Précisez bien au courtier que vous contactez que vous souhaitez une franchise inférieure à 90 jours.

2- Le remboursement est-il forfaitaire ou indemnitaire ?

Lorsqu’un contrat d’assurance emprunteur est indemnitaire, l’assureur déduira les indemnités déjà perçues des versements à son assuré. En clair, si suite à un accident ou une maladie la sécurité sociale ou tout autre organisme vous verse des indemnités équivalentes à vos revenus, l’assureur ne vous versera pas un centime.

Lorsqu’au contraire un contrat d’assurance crédit est forfaitaire, l’assureur vous versera ses prestations, quels que soient les remboursements et indemnités déjà perçus par d’autres organismes.

Demandez à votre courtier de vous trouver un contrat d’assurance pour prêt immobilier à remboursement forfaitaire.

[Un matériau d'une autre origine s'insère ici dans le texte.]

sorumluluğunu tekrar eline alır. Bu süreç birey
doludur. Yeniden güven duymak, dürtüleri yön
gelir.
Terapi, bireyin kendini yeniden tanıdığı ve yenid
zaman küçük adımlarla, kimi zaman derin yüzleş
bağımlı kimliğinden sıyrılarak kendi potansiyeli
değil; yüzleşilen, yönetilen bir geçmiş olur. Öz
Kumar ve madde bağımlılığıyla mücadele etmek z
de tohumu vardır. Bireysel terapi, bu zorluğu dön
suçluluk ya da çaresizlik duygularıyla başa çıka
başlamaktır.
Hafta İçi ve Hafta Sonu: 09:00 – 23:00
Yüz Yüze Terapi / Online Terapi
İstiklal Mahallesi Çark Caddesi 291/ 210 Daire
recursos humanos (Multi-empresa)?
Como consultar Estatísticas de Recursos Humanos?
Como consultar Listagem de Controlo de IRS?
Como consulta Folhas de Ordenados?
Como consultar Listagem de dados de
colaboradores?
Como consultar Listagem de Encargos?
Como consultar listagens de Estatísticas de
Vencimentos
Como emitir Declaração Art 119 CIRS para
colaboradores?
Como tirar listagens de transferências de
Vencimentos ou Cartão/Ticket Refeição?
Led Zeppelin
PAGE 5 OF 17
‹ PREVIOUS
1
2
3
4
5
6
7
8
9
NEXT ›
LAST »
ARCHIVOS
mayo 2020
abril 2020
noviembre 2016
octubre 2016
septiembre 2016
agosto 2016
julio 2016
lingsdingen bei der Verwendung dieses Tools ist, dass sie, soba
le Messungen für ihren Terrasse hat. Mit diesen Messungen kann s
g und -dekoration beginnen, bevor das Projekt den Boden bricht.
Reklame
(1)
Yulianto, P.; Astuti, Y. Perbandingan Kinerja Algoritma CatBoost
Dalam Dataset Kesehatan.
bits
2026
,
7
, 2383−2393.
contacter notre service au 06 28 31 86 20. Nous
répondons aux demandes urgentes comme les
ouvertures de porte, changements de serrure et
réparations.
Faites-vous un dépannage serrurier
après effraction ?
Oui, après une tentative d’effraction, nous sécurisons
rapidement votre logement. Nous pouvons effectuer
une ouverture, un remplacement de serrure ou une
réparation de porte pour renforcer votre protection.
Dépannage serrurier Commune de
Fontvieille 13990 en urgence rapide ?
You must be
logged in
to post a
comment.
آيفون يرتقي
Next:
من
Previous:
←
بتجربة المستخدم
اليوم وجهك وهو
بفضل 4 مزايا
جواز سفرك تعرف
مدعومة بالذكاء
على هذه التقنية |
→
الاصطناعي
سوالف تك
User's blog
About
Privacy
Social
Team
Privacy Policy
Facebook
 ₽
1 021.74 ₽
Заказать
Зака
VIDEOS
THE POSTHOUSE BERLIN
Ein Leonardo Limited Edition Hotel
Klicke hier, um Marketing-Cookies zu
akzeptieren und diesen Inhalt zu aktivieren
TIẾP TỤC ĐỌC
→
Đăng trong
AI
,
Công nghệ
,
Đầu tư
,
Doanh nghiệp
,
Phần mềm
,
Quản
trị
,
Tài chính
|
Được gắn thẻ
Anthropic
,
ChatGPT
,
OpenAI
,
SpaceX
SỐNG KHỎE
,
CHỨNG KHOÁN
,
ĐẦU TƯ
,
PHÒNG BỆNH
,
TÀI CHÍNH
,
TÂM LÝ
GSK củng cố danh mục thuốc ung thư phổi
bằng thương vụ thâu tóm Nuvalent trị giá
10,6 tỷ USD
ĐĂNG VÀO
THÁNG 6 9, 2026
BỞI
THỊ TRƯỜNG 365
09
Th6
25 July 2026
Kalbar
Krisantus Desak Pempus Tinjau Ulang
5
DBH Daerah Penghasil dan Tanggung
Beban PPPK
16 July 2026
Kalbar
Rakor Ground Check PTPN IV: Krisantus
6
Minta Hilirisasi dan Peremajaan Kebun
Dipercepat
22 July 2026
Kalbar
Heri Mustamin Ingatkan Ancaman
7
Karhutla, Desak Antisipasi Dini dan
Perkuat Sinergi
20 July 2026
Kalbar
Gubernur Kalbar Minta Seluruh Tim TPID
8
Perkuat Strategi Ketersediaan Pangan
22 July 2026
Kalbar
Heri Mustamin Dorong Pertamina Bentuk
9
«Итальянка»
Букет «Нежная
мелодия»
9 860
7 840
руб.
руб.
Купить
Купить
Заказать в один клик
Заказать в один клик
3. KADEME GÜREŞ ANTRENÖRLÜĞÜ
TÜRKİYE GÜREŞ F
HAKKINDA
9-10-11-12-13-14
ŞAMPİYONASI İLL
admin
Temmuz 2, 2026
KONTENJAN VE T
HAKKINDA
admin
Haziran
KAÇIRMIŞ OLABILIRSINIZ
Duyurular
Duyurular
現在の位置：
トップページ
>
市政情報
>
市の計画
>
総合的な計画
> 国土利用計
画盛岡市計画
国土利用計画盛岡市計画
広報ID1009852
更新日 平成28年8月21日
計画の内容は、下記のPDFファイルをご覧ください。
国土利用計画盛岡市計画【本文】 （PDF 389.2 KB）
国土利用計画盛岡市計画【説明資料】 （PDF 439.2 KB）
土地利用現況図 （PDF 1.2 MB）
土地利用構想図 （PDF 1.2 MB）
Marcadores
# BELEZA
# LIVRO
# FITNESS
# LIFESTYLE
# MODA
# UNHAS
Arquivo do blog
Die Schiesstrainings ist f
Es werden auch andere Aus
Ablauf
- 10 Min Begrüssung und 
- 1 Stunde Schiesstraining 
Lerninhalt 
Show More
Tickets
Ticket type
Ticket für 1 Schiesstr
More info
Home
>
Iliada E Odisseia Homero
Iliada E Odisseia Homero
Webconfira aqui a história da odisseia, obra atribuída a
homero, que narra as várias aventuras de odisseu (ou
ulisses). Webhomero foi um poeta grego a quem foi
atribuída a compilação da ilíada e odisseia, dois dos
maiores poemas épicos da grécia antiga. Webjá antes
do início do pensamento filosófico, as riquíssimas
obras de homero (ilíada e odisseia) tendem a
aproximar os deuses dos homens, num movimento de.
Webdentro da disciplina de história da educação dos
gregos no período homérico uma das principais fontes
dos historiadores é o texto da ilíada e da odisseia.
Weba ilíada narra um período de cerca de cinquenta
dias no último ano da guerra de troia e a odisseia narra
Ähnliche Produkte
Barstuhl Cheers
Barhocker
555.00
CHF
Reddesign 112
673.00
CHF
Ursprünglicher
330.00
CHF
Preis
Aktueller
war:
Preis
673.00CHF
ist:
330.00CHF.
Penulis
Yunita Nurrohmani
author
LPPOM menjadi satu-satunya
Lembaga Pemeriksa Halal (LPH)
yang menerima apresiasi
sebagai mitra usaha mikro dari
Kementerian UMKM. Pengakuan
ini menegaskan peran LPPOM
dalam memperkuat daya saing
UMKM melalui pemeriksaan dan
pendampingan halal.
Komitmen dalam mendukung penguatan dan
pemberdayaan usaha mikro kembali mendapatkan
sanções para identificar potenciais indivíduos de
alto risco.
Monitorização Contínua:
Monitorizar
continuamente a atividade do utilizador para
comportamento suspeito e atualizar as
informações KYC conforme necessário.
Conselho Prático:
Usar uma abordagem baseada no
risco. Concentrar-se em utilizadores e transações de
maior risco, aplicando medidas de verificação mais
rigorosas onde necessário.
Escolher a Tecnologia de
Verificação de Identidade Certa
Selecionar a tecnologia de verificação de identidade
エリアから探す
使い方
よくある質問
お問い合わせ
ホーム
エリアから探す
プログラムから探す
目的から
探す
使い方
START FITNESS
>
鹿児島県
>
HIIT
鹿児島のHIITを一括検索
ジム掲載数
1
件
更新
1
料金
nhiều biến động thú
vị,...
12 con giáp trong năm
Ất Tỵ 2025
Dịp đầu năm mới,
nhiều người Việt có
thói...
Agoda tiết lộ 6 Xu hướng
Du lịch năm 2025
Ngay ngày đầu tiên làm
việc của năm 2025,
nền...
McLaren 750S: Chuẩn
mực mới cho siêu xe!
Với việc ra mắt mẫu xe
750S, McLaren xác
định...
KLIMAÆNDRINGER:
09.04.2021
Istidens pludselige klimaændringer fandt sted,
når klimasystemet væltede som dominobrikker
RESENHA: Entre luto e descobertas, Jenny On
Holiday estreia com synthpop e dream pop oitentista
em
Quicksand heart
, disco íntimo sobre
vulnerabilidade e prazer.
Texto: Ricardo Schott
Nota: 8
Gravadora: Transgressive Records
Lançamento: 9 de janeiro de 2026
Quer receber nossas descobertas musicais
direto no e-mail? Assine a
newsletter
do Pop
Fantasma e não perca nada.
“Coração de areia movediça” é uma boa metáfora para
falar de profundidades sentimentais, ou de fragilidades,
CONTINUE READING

Bien choisir un contrat d’assurance de prêt immobilier est primordial pour la sécurité de votre famille.

3- Incapacité d’exercer sa profession, ou toute profession ?

La notion d’incapacité au travail d’un contrat d’assurance emprunteur doit préciser s’il s’agit de la profession de l’assuré, ou de toute profession.

Lorsque la capacité se rapporte à toute profession, vous pourriez ne pas percevoir d’indemnisation si votre maladie ou votre accident vous rend incapable d’exercer votre activité, mais vous laisse capable d’en exercer une autre.

Précisez à votre courtier que votre contrat d’assurance de crédit immobilier doit couvrir la capacité à pratiquer votre profession.

4- Les garanties sont-elles maintenues en cas d’inactivité ?

Les courtiers en assurance de prêt immobilier proposent peut-être des cotisations moins chères, mais les clauses renferment parfois quelques surprises. Ainsi on apprend que peu des contrats qu’ils proposent maintiennent la garantie incapacité partielle ou totale en cas de période d’inactivité.

Cela signifie que vous ne percevriez pas d’indemnisation sur votre contrat d’assurance crédit, pour tout accident ou maladie survenue en période de chômage. Vérifiez bien que le contrat que l’on vous propose maintienne les garanties incapacité temporaires et partielles en cas d’inactivité professionnelle.

5- Comment est définie l’incapacité ?

L’une des principales sources de litige entre assureurs et assurés, concerne la définition de l’incapacité. Il est préférable de souscrire une assurance prêt immobilier intégrant un barème de référence. Il peut s’agir du barème des accidents de travail de la sécurité sociale, ou d’un barème de droit commun.

En supplément, certains assureurs exigent à la fois une invalidité fonctionnelle à 66 % (comme le veut le barème des accidents du travail de la sécurité sociale), et à la fois une invalidité professionnelle à 100 %.

Précisez bien à votre courtier en assurance de prêt immobilier que des clauses doivent clairement définir les barèmes utilisés pour le calcul de l’incapacité.